The Federal Reserve's new snapshot of business conditions, released Wednesday, underscored the toll that the housing, credit and financial debacles are having on the economy and the challenges likely to be faced by the next president.
Fed Chairman Ben Bernanke and his colleagues are all but certain to leave a key interest rate at 2 percent when they meet next on Sept. 16 and probably through the rest of this year.
Heading into the fall, economic activity continues to be slow, the Fed said. Businesses described the climate as “weak” or “soft” or “subdued.”
Shoppers “concentrated on necessary items and retrenchment in discretionary spending,” the Fed observed.
The Fed regions of Chicago, Dallas and San Francisco, for instance, reported noticeable declines in spending on clothing, electronics and jewelry. Sales of furniture and household appliances, meanwhile, were weak in most parts of the country — victims of the housing slump.
On the inflation front, many businesses and consumers felt the sting of high prices for food, energy and other things. The recent drop in oil prices from a record-high of $147.27 in mid-July does give the Fed more leeway to keep its key rate steady. Oil prices are now hovering above $108 a barrel.
And, while businesses welcomed this drop, they told the Fed that prices still remain elevated. “Business contacts in a number of (Fed) districts indicated that they had increased selling prices in response to the high costs” for certain commodities.
Workers' wage gains — characterized as “modest” — aren't raising inflation worries. Wary employers have cut jobs every month so far this year and aren't inclined to be overly generous in their compensation amid “a general pullback in hiring,” the Fed said.

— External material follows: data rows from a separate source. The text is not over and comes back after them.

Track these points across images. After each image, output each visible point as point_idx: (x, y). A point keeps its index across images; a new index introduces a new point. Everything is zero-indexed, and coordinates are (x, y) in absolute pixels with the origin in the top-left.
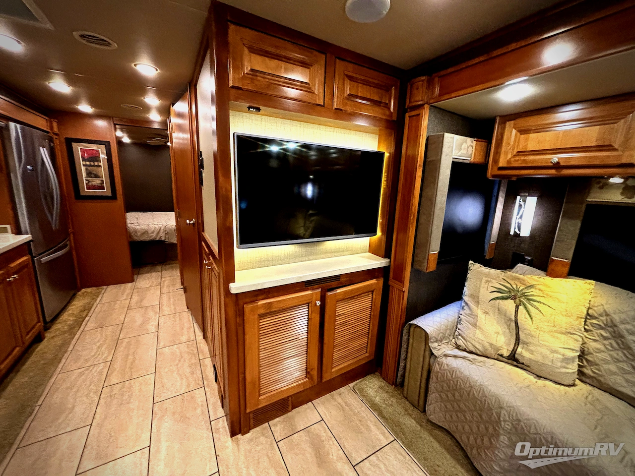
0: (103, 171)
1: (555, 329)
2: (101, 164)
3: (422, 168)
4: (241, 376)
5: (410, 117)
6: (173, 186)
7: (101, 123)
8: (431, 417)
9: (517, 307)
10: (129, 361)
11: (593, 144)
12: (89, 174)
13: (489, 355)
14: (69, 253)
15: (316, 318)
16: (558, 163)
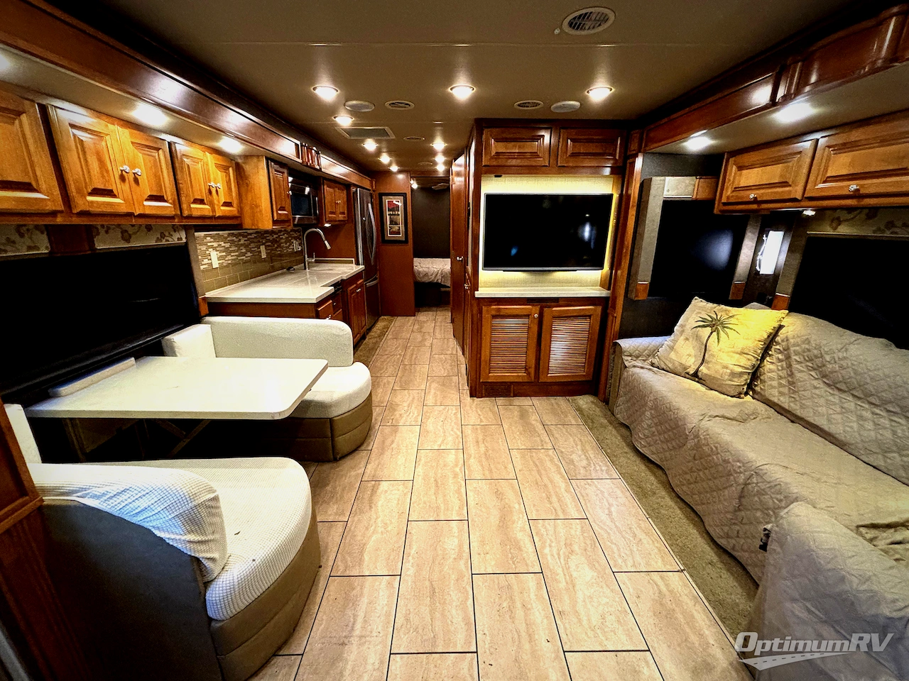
0: (400, 219)
1: (733, 349)
2: (400, 213)
3: (635, 208)
4: (479, 356)
5: (630, 163)
6: (451, 231)
7: (401, 177)
8: (618, 416)
9: (712, 333)
10: (413, 358)
11: (776, 181)
12: (392, 222)
13: (678, 373)
14: (376, 285)
15: (535, 328)
16: (755, 198)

The nation's unemployment rate jumped in July to a four-year high of 5.7 percent. Many economists predict the jobless rate will climb to 5.8 percent when the government releases the August employment figures on Friday. More job losses also are expected.
The Fed's report also said that manufacturing activity was “weak or declining” in most Fed regions. Demand for housing-related goods and construction materials continued to wane. Although some manufacturers said exports were helping bolster their activity, they also noted “some recent slowing in growth from this source,” the Fed said.